Paste: Your songs and your videos, especially the videos for this album, have a lot of vivid imagery and there’s always been a very theatrical and visual element to your music. Is this visual element something you’re thinking about during the writing process, or is it something that you come back to after the fact?
Round: Actually, when I was making this record I approached it differently. I decided that if anyone was going to be involved in any level I was going to give them the freedom to do what they wanted as much as possible, instead of trying to dictate to everybody what I thought it should be like. That got carried over to the videos so when Scott Rhea decided that he wanted to direct “The Last Time,” he actually wrote treatments for around six of the songs. We were going to try to make all of them, but obviously that gets expensive, so we chose “The Last Time” because that’s the one he really wanted to do. He sent me the treatment and I loved it. It ended up being the video with the highest production value I’d ever made. It was a two-day shoot, are there were 15 crew, make-up, styling and all that kind of stuff. It was weird for me because I basically just sat there and let it happen to me, which was kind of a freeing experience. I obviously brought my performance to it and did what I could in that way, but I really wanted to let go of trying to control what it became.

Paste: Just letting him see his own vision through.
Round: Yeah, I wanted it to be more of a coming together of the two sides of it and to see what that would create. Same with the “Pick Up The Phone” video with Rani [DeMuth]. She wrote a treatment and had a lot of ideas for it, and I just tried to get into that role and become that character and bring myself to it. She actually took a lot of scenes out after the shoot. There were three or four different set-ups and she decided when she saw it that she just loved that one. I was really happy with the result. I think it’s beautiful.
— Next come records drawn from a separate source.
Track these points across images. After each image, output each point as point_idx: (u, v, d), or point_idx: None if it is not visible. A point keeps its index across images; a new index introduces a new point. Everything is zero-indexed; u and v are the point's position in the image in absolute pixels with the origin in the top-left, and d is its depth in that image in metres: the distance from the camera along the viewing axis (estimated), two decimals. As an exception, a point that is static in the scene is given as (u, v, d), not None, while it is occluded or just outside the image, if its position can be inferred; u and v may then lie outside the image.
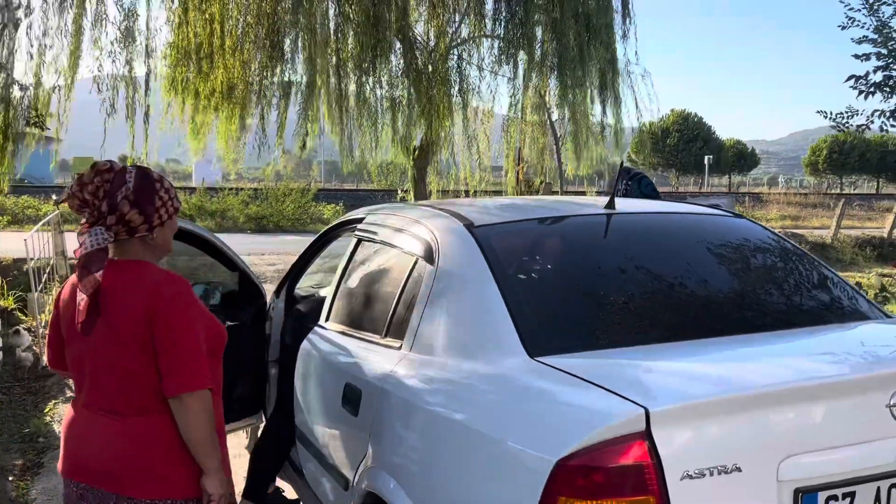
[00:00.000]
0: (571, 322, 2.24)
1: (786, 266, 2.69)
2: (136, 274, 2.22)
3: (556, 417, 1.83)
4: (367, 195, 32.14)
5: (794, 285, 2.59)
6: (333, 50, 9.42)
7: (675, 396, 1.73)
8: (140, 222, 2.23)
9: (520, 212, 2.98)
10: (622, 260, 2.52)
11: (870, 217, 34.29)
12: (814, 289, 2.60)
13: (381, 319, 2.84)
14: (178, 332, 2.15)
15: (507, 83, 10.36)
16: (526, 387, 1.99)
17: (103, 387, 2.18)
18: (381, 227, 3.15)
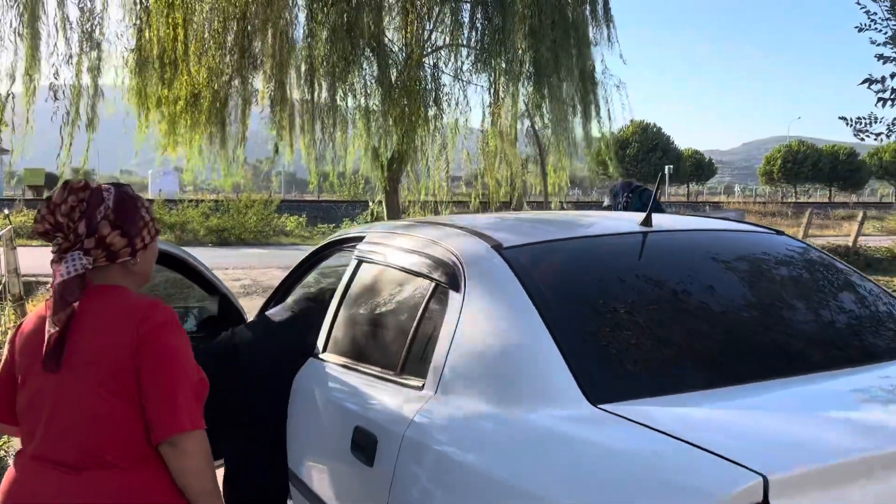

Paste: During your hiatus, you did a lot of writing songs for movies and TV. Was that something you were doing just to tide yourself over in between albums, or is it something you would like to do more of in the future?
Round: I would love to do more of that. I can’t speak for everyone, but I can’t imagine why any artist wouldn’t just want to be sat in front of a movie with a guitar or whatever and just write a score for it. It’s a fun thing to do. I haven’t gotten to that point yet, but I’ve worked with a couple of composers. Working on the Valentine’s Day song was really exciting. I went to Soundstage and finalized with the orchestra. It was the most terrifying thing I’ve ever done in my life because there are 60 or 70 players looking at their watch at their watch going ‘Oh it’s another five minutes, another $500,’ so it’s a lot of pressure. The stuff for the TV shows were songs I had already written and that were taken from my EP or from my record and put into TV shows. But yeah, it is totally something that I’m interested in. I love movies, I love watching movies, and I love hearing my own music in movies and on TV.

Paste: So are we going to have to wait another five years for the next full-length, then?
Round: [Laughs] I hope not. I don’t think so. I’ve been pretty inspired and as long as I can afford to do it, I’ll do it. There was a period as well, though, where I just wanted to challenge myself as a person because I hadn’t done a lot of writing with other people and I hadn’t done anything for film or TV. I collaborated with Puscifer for the last four years too, which was a really great learning experience and also good for me creatively. I feel like I had closed a lot of doors to myself because before that I told myself I was just going to be a singer/songwriter and an artist and it was just fucking boring. When I do that, I don’t feel like I’ve progressed that much as an artist. I think it’s good for me to continue doing things that are inspired by other people.